Practical information:
Alcohol mass before burning: 80.6g
Alcohol mass after burning: 75.9g
Water heated: 100g
Methanol Mr: 32
Initial temperature of water: 21.5 C
Final temperature of water: 32.4 C
Q = 4556.2 J
To calculate the theoretical enthalpy of combustion, we need to use average bond enthalpies of the reactants and products.
Step 1: Calculate the energy required to break the bonds in the reactants: CH3OH(l) + 1.5O2(g)
- We need to break the bonds in methane (CH4) and oxygen (O2) in order to form methanol (CH3OH).
- CH4(g) --> C(g) + 4H(g)
- O2(g) --> 2O(g)
The total energy required to break the bonds in CH3OH is:
(1 x C-H bond energy) + (3 x C-H bond energy) + (1.5 x O=O bond energy) = (412 + 3 x 412) + (1.5 x 496) = 3816 kJ
Step 2: Calculate the energy released when new bonds are formed in the products: CO2(g) + 2H2O(l)
- We need to form new bonds in carbon dioxide (CO2) and water (H2O) from the atoms released in the reactants.
- C(g) + 2O(g) --> CO2(g)
- 4H(g) + O(g) --> 2H2O(l)
The total energy released when new bonds are formed in the products is:
(1 x C=O bond energy) + (2 x O-H bond energy) + (2 x O-H bond energy) = (1 x 743) + (2 x 463) + (2 x 463) = 2585 kJ
Step 3: Calculate the change in enthalpy (ΔH) by subtracting the energy required to break the bonds from the energy released when new bonds are formed:
ΔH = Energy released - Energy required = 2585 kJ - 3816 kJ = -1231 kJ
So, the theoretical enthalpy of combustion is -1231 kJ.
Now, let's address the second part of the question regarding the difference between the theoretical and practical values of the enthalpy of combustion.
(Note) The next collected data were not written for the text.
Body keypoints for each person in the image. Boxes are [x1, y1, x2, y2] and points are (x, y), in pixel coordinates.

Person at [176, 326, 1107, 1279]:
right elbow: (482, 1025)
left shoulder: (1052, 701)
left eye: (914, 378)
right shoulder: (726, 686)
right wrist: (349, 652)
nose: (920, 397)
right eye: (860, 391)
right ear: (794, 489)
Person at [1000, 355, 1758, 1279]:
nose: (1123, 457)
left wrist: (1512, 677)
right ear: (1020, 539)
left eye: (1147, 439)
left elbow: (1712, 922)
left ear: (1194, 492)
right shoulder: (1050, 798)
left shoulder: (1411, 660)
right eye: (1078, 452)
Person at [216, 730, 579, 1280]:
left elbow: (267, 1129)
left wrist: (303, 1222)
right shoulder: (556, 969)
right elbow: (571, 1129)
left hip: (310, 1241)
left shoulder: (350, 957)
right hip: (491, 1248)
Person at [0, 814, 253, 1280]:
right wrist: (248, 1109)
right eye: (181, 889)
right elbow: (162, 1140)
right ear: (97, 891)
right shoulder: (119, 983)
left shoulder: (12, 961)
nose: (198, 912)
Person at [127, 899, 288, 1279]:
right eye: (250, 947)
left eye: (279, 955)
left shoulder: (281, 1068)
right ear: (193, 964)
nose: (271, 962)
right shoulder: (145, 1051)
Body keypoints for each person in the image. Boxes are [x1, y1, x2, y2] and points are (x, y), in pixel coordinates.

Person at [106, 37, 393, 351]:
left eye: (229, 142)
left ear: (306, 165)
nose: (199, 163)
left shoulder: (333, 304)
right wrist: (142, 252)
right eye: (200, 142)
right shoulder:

Potential reasons for the difference could include:
1. Incomplete combustion in the practical experiment: The practical experiment may not have achieved complete combustion, resulting in the release of less energy than expected.
2. Heat losses to the surroundings: The heat generated during the combustion reaction could have been lost to the environment, causing a decrease in the observed enthalpy change.
3. Experimental errors in measurements: Errors in measuring the masses of alcohol, water, and the temperature change could have led to inaccuracies in calculating the enthalpy change.
4. Assumption of standard conditions: The theoretical calculation assumes standard conditions (25°C and 1 atm), whereas the practical experiment may not have exactly matched these conditions.
These factors, among others, can contribute to the discrepancy between the theoretical and practical values of the enthalpy of combustion.